- Required work -
Using the listing below, keep only the lines with the word "غذایی" and copy them.

━━━━━ Dataset

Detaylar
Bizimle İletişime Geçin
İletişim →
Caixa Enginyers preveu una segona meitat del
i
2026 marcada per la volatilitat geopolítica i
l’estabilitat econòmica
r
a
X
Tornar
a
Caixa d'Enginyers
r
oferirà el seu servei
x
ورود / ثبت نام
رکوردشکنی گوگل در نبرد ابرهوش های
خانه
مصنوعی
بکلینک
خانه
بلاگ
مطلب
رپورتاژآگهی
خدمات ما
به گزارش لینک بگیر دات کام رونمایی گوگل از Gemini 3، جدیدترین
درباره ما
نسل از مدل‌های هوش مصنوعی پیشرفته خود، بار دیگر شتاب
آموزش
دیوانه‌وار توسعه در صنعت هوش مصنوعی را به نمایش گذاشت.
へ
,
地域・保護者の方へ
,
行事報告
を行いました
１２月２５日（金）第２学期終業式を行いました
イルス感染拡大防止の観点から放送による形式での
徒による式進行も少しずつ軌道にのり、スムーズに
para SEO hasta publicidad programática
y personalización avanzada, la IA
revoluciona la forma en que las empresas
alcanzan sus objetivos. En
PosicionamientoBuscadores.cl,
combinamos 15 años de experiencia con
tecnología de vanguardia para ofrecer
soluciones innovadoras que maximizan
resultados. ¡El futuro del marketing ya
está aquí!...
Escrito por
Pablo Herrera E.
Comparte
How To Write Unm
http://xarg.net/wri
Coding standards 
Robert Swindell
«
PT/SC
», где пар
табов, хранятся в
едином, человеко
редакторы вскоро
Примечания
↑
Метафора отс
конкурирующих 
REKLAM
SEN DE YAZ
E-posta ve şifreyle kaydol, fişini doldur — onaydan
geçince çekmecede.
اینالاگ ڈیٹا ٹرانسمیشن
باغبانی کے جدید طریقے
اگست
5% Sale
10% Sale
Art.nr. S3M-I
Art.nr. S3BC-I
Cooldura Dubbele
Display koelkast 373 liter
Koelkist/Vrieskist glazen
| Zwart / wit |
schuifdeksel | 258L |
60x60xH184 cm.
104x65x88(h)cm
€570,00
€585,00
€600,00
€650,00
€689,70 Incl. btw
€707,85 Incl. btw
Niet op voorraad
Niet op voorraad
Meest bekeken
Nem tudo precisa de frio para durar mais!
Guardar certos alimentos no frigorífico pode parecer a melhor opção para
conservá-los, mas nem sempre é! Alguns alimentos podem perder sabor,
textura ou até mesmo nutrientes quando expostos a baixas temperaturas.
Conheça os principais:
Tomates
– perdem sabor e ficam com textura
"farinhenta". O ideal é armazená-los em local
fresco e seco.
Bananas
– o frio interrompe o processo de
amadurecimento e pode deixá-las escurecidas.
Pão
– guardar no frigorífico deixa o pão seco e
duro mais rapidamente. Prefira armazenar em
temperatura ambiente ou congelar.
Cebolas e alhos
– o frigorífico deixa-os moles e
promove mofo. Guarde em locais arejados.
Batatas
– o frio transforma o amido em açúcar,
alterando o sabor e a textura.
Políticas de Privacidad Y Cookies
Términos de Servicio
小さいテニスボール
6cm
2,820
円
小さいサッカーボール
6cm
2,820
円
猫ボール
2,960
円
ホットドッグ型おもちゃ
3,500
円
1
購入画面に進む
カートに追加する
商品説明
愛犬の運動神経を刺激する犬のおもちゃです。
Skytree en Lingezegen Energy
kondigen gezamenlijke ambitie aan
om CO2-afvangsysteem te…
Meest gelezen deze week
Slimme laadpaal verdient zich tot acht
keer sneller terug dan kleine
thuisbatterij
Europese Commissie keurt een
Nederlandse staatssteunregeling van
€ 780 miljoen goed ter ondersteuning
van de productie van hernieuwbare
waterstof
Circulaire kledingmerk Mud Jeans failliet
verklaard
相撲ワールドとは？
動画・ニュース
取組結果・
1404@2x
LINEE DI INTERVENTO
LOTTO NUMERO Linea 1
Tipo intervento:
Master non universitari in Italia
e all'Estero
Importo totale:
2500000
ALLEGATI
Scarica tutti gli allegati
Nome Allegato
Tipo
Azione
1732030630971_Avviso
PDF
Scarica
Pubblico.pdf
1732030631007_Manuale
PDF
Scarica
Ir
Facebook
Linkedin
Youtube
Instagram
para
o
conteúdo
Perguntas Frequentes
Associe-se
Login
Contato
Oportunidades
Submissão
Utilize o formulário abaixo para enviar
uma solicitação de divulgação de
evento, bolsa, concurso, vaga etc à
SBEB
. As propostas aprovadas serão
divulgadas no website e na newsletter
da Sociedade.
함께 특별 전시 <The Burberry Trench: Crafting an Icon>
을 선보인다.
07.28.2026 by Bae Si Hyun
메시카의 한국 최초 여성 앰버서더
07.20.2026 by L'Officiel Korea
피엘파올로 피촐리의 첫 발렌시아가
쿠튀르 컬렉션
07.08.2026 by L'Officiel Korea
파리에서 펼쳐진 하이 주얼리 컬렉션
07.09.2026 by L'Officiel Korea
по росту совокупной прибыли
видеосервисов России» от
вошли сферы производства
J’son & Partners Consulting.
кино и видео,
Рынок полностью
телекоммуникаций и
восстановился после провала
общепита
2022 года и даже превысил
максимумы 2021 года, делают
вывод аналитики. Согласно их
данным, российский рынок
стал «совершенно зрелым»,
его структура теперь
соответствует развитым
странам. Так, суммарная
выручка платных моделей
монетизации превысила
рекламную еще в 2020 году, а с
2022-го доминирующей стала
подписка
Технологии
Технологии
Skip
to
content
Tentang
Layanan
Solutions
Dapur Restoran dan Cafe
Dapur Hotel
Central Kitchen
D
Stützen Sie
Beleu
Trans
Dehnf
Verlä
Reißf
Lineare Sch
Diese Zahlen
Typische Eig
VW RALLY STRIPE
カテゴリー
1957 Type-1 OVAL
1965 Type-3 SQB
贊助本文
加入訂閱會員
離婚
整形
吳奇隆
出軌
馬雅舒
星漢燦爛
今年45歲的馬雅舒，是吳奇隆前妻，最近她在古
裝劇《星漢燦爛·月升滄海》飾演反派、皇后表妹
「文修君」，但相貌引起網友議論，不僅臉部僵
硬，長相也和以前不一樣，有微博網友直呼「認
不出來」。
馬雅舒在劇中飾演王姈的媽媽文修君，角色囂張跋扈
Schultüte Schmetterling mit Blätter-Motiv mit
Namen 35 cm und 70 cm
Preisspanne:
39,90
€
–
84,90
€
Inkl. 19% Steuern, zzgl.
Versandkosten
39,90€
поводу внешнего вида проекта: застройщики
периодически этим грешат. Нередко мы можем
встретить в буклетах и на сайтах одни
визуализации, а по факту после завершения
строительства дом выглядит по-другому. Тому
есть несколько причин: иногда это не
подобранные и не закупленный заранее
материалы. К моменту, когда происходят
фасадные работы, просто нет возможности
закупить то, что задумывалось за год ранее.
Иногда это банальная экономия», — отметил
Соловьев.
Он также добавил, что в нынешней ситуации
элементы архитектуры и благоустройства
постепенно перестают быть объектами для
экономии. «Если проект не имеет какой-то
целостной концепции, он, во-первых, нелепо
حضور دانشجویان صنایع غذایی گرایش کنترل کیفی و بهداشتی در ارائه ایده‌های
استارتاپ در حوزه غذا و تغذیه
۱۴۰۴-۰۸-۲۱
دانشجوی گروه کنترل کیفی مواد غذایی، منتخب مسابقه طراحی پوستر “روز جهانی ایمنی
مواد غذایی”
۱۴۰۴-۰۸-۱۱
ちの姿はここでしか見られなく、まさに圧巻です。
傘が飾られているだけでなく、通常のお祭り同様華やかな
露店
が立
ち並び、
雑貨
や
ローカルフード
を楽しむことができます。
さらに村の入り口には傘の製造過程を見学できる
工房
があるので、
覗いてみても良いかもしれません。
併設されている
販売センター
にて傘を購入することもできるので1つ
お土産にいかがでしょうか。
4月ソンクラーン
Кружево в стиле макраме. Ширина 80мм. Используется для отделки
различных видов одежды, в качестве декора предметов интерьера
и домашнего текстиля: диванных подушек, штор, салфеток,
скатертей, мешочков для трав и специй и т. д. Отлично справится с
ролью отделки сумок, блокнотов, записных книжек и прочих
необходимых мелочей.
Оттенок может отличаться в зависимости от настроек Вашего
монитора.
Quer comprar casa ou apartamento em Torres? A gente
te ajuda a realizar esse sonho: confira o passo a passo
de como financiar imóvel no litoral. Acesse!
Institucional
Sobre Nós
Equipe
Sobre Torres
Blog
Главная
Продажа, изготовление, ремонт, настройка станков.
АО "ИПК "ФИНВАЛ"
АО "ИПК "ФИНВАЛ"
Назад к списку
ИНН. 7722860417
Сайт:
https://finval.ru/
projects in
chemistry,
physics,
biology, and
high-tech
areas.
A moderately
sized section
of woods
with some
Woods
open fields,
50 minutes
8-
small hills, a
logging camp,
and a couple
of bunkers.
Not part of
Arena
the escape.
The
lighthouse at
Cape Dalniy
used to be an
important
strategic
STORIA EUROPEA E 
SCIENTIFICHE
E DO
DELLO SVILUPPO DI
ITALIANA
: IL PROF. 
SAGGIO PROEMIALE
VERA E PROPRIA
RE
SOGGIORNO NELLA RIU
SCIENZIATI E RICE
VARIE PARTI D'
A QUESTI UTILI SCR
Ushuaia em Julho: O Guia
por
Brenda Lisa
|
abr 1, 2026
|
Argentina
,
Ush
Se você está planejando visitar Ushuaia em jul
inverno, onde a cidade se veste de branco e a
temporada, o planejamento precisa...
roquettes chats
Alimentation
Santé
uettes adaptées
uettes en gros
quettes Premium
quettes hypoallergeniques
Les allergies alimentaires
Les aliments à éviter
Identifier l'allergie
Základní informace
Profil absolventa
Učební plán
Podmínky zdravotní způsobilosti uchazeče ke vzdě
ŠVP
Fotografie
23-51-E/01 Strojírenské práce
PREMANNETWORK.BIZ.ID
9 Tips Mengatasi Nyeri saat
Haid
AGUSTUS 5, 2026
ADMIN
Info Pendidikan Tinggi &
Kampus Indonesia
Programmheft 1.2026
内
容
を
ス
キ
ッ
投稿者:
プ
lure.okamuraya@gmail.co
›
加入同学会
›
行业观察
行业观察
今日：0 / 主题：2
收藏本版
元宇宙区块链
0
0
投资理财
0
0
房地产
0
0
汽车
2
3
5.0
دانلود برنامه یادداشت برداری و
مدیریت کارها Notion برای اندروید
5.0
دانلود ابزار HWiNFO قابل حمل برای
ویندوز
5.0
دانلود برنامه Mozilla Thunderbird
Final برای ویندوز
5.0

━━━━━━━━━━

- Reply -
حضور دانشجویان صنایع غذایی گرایش کنترل کیفی و بهداشتی در ارائه ایده‌های
دانشجوی گروه کنترل کیفی مواد غذایی، منتخب مسابقه طراحی پوستر “روز جهانی ایمنی
مواد غذایی”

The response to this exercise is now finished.